▶ [DATASET RECORDS]:
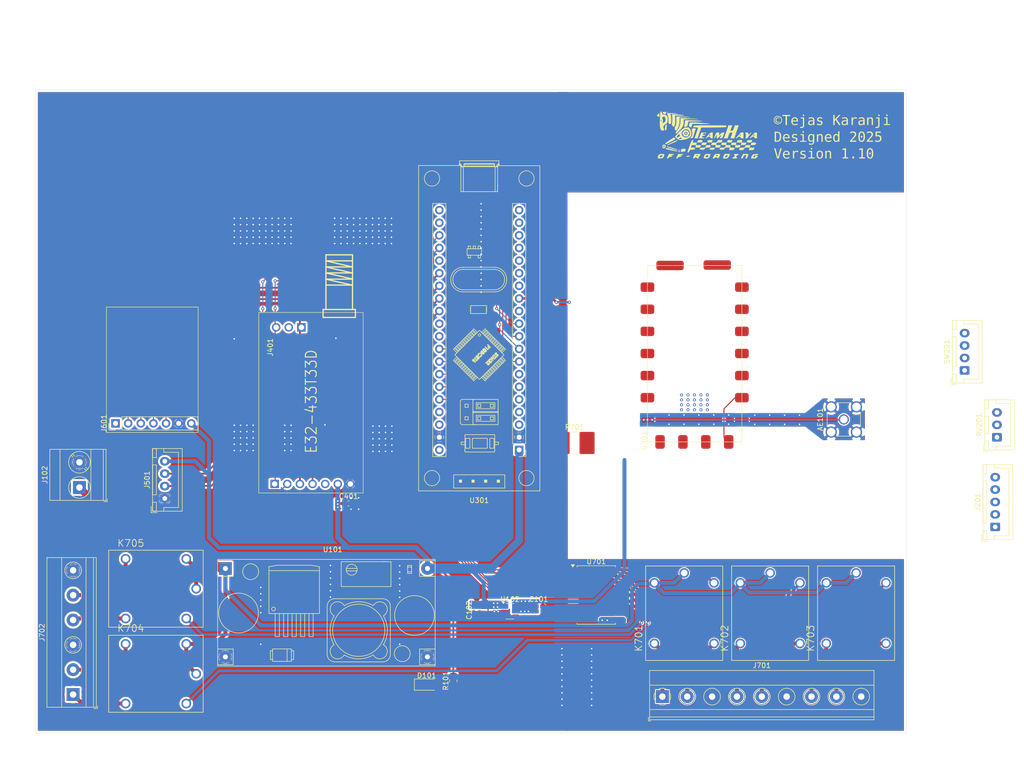
<source format=kicad_pcb>
(kicad_pcb
	(version 20240108)
	(generator "pcbnew")
	(generator_version "8.0")
	(general
		(thickness 1.6)
		(legacy_teardrops no)
	)
	(paper "A4")
	(layers
		(0 "F.Cu" signal)
		(31 "B.Cu" signal)
		(32 "B.Adhes" user "B.Adhesive")
		(33 "F.Adhes" user "F.Adhesive")
		(34 "B.Paste" user)
		(35 "F.Paste" user)
		(36 "B.SilkS" user "B.Silkscreen")
		(37 "F.SilkS" user "F.Silkscreen")
		(38 "B.Mask" user)
		(39 "F.Mask" user)
		(40 "Dwgs.User" user "User.Drawings")
		(41 "Cmts.User" user "User.Comments")
		(42 "Eco1.User" user "User.Eco1")
		(43 "Eco2.User" user "User.Eco2")
		(44 "Edge.Cuts" user)
		(45 "Margin" user)
		(46 "B.CrtYd" user "B.Courtyard")
		(47 "F.CrtYd" user "F.Courtyard")
		(48 "B.Fab" user)
		(49 "F.Fab" user)
		(50 "User.1" user)
		(51 "User.2" user)
		(52 "User.3" user)
		(53 "User.4" user)
		(54 "User.5" user)
		(55 "User.6" user)
		(56 "User.7" user)
		(57 "User.8" user)
		(58 "User.9" user)
	)
	(setup
		(pad_to_mask_clearance 0)
		(allow_soldermask_bridges_in_footprints no)
		(pcbplotparams
			(layerselection 0x00010fc_ffffffff)
			(plot_on_all_layers_selection 0x0000000_00000000)
			(disableapertmacros no)
			(usegerberextensions yes)
			(usegerberattributes yes)
			(usegerberadvancedattributes yes)
			(creategerberjobfile yes)
			(dashed_line_dash_ratio 12.000000)
			(dashed_line_gap_ratio 3.000000)
			(svgprecision 4)
			(plotframeref no)
			(viasonmask no)
			(mode 1)
			(useauxorigin no)
			(hpglpennumber 1)
			(hpglpenspeed 20)
			(hpglpendiameter 15.000000)
			(pdf_front_fp_property_popups yes)
			(pdf_back_fp_property_popups yes)
			(dxfpolygonmode yes)
			(dxfimperialunits yes)
			(dxfusepcbnewfont yes)
			(psnegative no)
			(psa4output no)
			(plotreference yes)
			(plotvalue yes)
			(plotfptext yes)
			(plotinvisibletext no)
			(sketchpadsonfab no)
			(subtractmaskfromsilk yes)
			(outputformat 1)
			(mirror no)
			(drillshape 0)
			(scaleselection 1)
			(outputdirectory "OUTPUTS_JLC/")
		)
	)
	(net 0 "")
	(net 1 "/Microcontroller/UART2_TX")
	(net 2 "Net-(U201-PTT)")
	(net 3 "GNDA")
	(net 4 "Net-(U201-AUD_OUT)")
	(net 5 "unconnected-(U201-NC-Pad14)")
	(net 6 "5V")
	(net 7 "/Microcontroller/UART2_RX")
	(net 8 "unconnected-(U201-NC-Pad11)")
	(net 9 "unconnected-(U201-NC-Pad2)")
	(net 10 "unconnected-(U201-NC-Pad13)")
	(net 11 "Net-(U201-AUDIO_ON)")
	(net 12 "Net-(U201-H{slash}L_PWR)")
	(net 13 "unconnected-(U201-NC-Pad4)")
	(net 14 "/RF Voice/ANTENNA_LINE")
	(net 15 "unconnected-(U201-NC-Pad15)")
	(net 16 "MIC_LINE_IN")
	(net 17 "/RF Voice/HEADPHONE R")
	(net 18 "/RF Voice/HEADPHONE L")
	(net 19 "Net-(C201-Pad1)")
	(net 20 "unconnected-(U301-5V-Pad18)")
	(net 21 "/LORA/M1")
	(net 22 "/LORA/UART_TX")
	(net 23 "unconnected-(U301-PB1-Pad35)")
	(net 24 "GNDD")
	(net 25 "unconnected-(U301-PC14-Pad23)")
	(net 26 "/LORA/M0")
	(net 27 "/LORA/AUX")
	(net 28 "unconnected-(U301-PB10-Pad37)")
	(net 29 "unconnected-(U301-PB13-Pad2)")
	(net 30 "unconnected-(U301-PB9-Pad17)")
	(net 31 "unconnected-(U301-RST-Pad25)")
	(net 32 "unconnected-(U301-PC15-Pad24)")
	(net 33 "/LORA/UART_RX")
	(net 34 "unconnected-(U301-PB12-Pad1)")
	(net 35 "unconnected-(U301-3.3V-Pad38)")
	(net 36 "unconnected-(U301-PB3-Pad11)")
	(net 37 "/Display/UART_TX")
	(net 38 "unconnected-(U301-PC13-Pad22)")
	(net 39 "/Display/UART_RX")
	(net 40 "unconnected-(SW201-A-Pad1)")
	(net 41 "3.3V")
	(net 42 "Net-(D101-A)")
	(net 43 "unconnected-(U301-PA1-Pad27)")
	(net 44 "unconnected-(U301-PA8-Pad5)")
	(net 45 "unconnected-(U301-PB0-Pad34)")
	(net 46 "unconnected-(U301-PA0-Pad26)")
	(net 47 "unconnected-(U301-PB2-Pad36)")
	(net 48 "unconnected-(U301-VBat-Pad21)")
	(net 49 "unconnected-(U301-PA15-Pad10)")
	(net 50 "+3.3V")
	(net 51 "unconnected-(U102-NC-Pad4)")
	(net 52 "/Microcontroller/IN3")
	(net 53 "/Microcontroller/IN4")
	(net 54 "/Microcontroller/IN1")
	(net 55 "/Microcontroller/IN5")
	(net 56 "/Microcontroller/IN2")
	(net 57 "Net-(U701-O1)")
	(net 58 "+12V")
	(net 59 "Net-(U701-O2)")
	(net 60 "unconnected-(U701-O6-Pad13)")
	(net 61 "unconnected-(U701-I8-Pad8)")
	(net 62 "unconnected-(U701-O8-Pad11)")
	(net 63 "unconnected-(U701-I6-Pad6)")
	(net 64 "Net-(U701-O3)")
	(net 65 "unconnected-(U701-I7-Pad7)")
	(net 66 "unconnected-(U701-O7-Pad12)")
	(net 67 "Net-(J702-Pin_2)")
	(net 68 "Net-(J702-Pin_1)")
	(net 69 "Net-(J701-Pin_8)")
	(net 70 "Net-(J701-Pin_7)")
	(net 71 "Net-(J701-Pin_4)")
	(net 72 "Net-(J701-Pin_5)")
	(net 73 "Net-(J701-Pin_2)")
	(net 74 "Net-(J701-Pin_1)")
	(net 75 "/CAN_Module/MISO")
	(net 76 "/CAN_Module/INT")
	(net 77 "/CAN_Module/SCK")
	(net 78 "/CAN_Module/CS")
	(net 79 "/CAN_Module/MOSI")
	(net 80 "Net-(J702-Pin_5)")
	(net 81 "Net-(J702-Pin_4)")
	(net 82 "Net-(U701-O4)")
	(net 83 "Net-(U701-O5)")
	(footprint "Relay_THT:RELAY_JQC-3F-1C-24VDC" (layer "F.Cu") (at 78.228 152.7556))
	(footprint "Capacitor_SMD:C_0603_1608Metric_Pad1.08x0.95mm_HandSolder" (layer "F.Cu") (at 155.194 139.192))
	(footprint "TerminalBlock_Phoenix:TerminalBlock_Phoenix_MKDS-1,5-9_1x09_P5.00mm_Horizontal" (layer "F.Cu") (at 180.091 157.353))
	(footprint "RF:SA868" (layer "F.Cu") (at 177.088 106.0904 90))
	(footprint "Connector_JST:JST_XH_B4B-XH-A_1x04_P2.50mm_Vertical" (layer "F.Cu") (at 240.8936 91.694 90))
	(footprint "TerminalBlock_Phoenix:TerminalBlock_Phoenix_MKDS-1,5-6_1x06_P5.00mm_Horizontal" (layer "F.Cu") (at 61.5696 156.9352 90))
	(footprint "Resistor_SMD:R_0805_2012Metric_Pad1.20x1.40mm_HandSolder" (layer "F.Cu") (at 138.049 154.194 -90))
	(footprint "LORA Modules - Kicad:E32-433T33D-EDITEDSIZE" (layer "F.Cu") (at 109.728 87.034 90))
	(footprint "Connector_JST:JST_XH_B5B-XH-A_1x05_P2.50mm_Vertical" (layer "F.Cu") (at 247.0404 123.19 90))
	(footprint "Package_TO_SOT_SMD:SOT-23-5" (layer "F.Cu") (at 149.4295 140.175))
	(footprint "Capacitor_SMD:C_0603_1608Metric_Pad1.08x0.95mm_HandSolder" (layer "F.Cu") (at 116.967 118.491))
	(footprint "Relay_THT:RELAY_JQC-3F-1C-24VDC" (layer "F.Cu") (at 78.228 135.6304))
	(footprint "LED_SMD:LED_1206_3216Metric_Pad1.42x1.75mm_HandSolder" (layer "F.Cu") (at 132.6785 154.94))
	(footprint "Connector_PinHeader_2.54mm:PinHeader_1x07_P2.54mm_Vertical" (layer "F.Cu") (at 70.104 102.362 90))
	(footprint "Relay_THT:RELAY_JQC-3F-1C-24VDC" (layer "F.Cu") (at 184.4845 140.561 90))
	(footprint "Relay_THT:RELAY_JQC-3F-1C-24VDC" (layer "F.Cu") (at 201.772 140.561 90))
	(footprint "Resistor_SMD:R_2816_7142Metric" (layer "F.Cu") (at 162.433 106.299))
	(footprint "Connector_JST:JST_XH_B4B-XH-A_1x04_P2.50mm_Vertical" (layer "F.Cu") (at 80.01 117.482 90))
	(footprint "DC DC Modules:DCDC_StepDown_LM2596" (layer "F.Cu") (at 92.202 131.572))
	(footprint "Package_SO:SOIC-18W_7.5x11.6mm_P1.27mm" (layer "F.Cu") (at 166.8 136.906))
	(footprint "Capacitor_SMD:C_0603_1608Metric_Pad1.08x0.95mm_HandSolder"
		(layer "F.Cu")
		(uuid "ba8639ef-bfa0-4a94-9233-5873dc45e068")
		(at 142.748 139.8535 -90)
		(descr "Capacitor SMD 0603 (1608 Metric), square (rectangular) end terminal, IPC_7351 nominal with elongated pad for handsoldering. (Body size source: IPC-SM-782 page 76, https://www.pcb-3d.com/wordpress/wp-content/uploads/ipc-sm-782a_amendment_1_and_2.pdf), generated with kicad-footprint-generator")
		(tags "capacitor handsolder")
		(property "Reference" "C102"
			(at 0.1005 1.524 90)
			(layer "F.SilkS")
			(uuid "4029d633-64f0-4f64-b0b7-7520cfe74b3f")
			(effects
				(font
					(size 1 1)
					(thickness 0.15)
				)
			)
		)
		(property "Value" "1uF"
			(at 0 1.43 90)
			(layer "F.Fab")
			(hide yes)
			(uuid "9d721880-328c-4893-9e9d-bc7e5695aadb")
			(effects
				(font
					(size 1 1)
					(thickness 0.15)
				)
			)
		)
		(property "Footprint" "Capacitor_SMD:C_0603_1608Metric_Pad1.08x0.95mm_HandSolder"
			(at 0 0 -90)
			(unlocked yes)
			(layer "F.Fab")
			(hide yes)
			(uuid "66e17795-f7b3-480f-be50-a38cbea00766")
			(effects
				(font
					(size 1.27 1.27)
					(thickness 0.15)
				)
			)
		)
		(property "Datasheet" ""
			(at 0 0 -90)
			(unlocked yes)
			(layer "F.Fab")
			(hide yes)
			(uuid "a0c5f06f-bebb-4463-b449-a764f0263e4d")
			(effects
				(font
					(size 1.27 1.27)
					(thickness 0.15)
				)
			)
		)
		(property "Description" "Unpolarized capacitor"
			(at 0 0 -90)
			(unlocked yes)
			(layer "F.Fab")
			(hide yes)
			(uuid "de12ab63-e04a-4cf6-8119-529ade23400b")
			(effects
				(font
					(size 1.27 1.27)
					(thickness 0.15)
				)
			)
		)
		(property ki_fp_filters "C_*")
		(path "/3dfb3e8d-85e7-4c94-9125-16b86df19a2b")
		(sheetname "Root")
		(sheetfile "CAR PCB.kicad_sch")
		(attr smd)
		(fp_line
			(start -0.146267 0.51)
			(end 0.146267 0.51)
			(stroke
				(width 0.12)
				(type solid)
			)
			(layer "F.SilkS")
			(uuid "5ea5c16b-1b3c-4c35-a172-1094f64b9bea")
		)
		(fp_line
			(start -0.146267 -0.51)
			(end 0.146267 -0.51)
			(stroke
				(width 0.12)
				(type solid)
			)
			(layer "F.SilkS")
			(uuid "4980dd17-bada-449a-a966-8bae3df914d7")
		)
		(fp_line
			(start -1.65 0.73)
			(end -1.65 -0.73)
			(stroke
				(width 0.05)
				(type solid)
			)
			(layer "F.CrtYd")
			(uuid "e3b49c3c-9866-4c92-b9f8-0b66a9c825f7")
		)
		(fp_line
			(start 1.65 0.73)
			(end -1.65 0.73)
			(stroke
				(width 0.05)
				(type solid)
			)
			(layer "F.CrtYd")
			(uuid "4b4c302b-4507-4b7a-a6aa-3520efa54561")
		)
		(fp_line
			(start -1.65 -0.73)
			(end 1.65 -0.73)
			(stroke
				(width 0.05)
				(type solid)
			)
			(layer "F.CrtYd")
			(uuid "0392e01d-d056-44d9-bcf2-12ee2802185c")
		)
		(fp_line
			(start 1.65 -0.73)
			(end 1.65 0.73)
			(stroke
				(width 0.05)
				(type solid)
			)
			(layer "F.CrtYd")
			(uuid "9c12dfb1-dd73-4637-8269-622d66b2ea78")
		)
		(fp_line
			(start -0.8 0.4)
			(end -0.8 -0.4)
			(stroke
				(width 0.1)
				(type solid)
			)
			(layer "F.Fab")
			(uuid "0bee63a1-336c-4760-9183-e8752e3fe72e")
		)
		(fp_line
			(start 0.8 0.4)
			(end -0.8 0.4)
			(stroke
				(width 0.1)
				(type solid)
			)
			(layer "F.Fab")
			(uuid "43344d5f-5298-4e5f-9a0d-4a5b351989e7")
		)
		(fp_line
			(start -0.8 -0.4)
			(end 0.8 -0.4)
			(stroke
				(width 0.1)
				(type solid)
			)
			(layer "F.Fab")
			(uuid "72398e97-0e74-4e86-9ef7-fc55b1d5855d")
		)
		(fp_line
			(start 0.8 -0.4)
			(end 0.8 0.4)
			(stroke
				(width 0.1)
				(type solid)
			)
			(layer "F.Fab")
			(uuid "f93ec1e8-5866-4b61-ad5d-6da2567b3230")
		)
		(fp_text user "${REFERENCE}"
			(at 0 0 90)
			(layer "F.Fab")
			(uuid "e6b72427-bac8-40a5-917f-4b5300236868")
			(effects
				
... [837870 chars truncated]
</source>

▶ [DIRECTIONS]: The expected output is every line from the material above where "Display" can be found.

▶ [RESPONSE]:
	(net 37 "/Display/UART_TX")
	(net 39 "/Display/UART_RX")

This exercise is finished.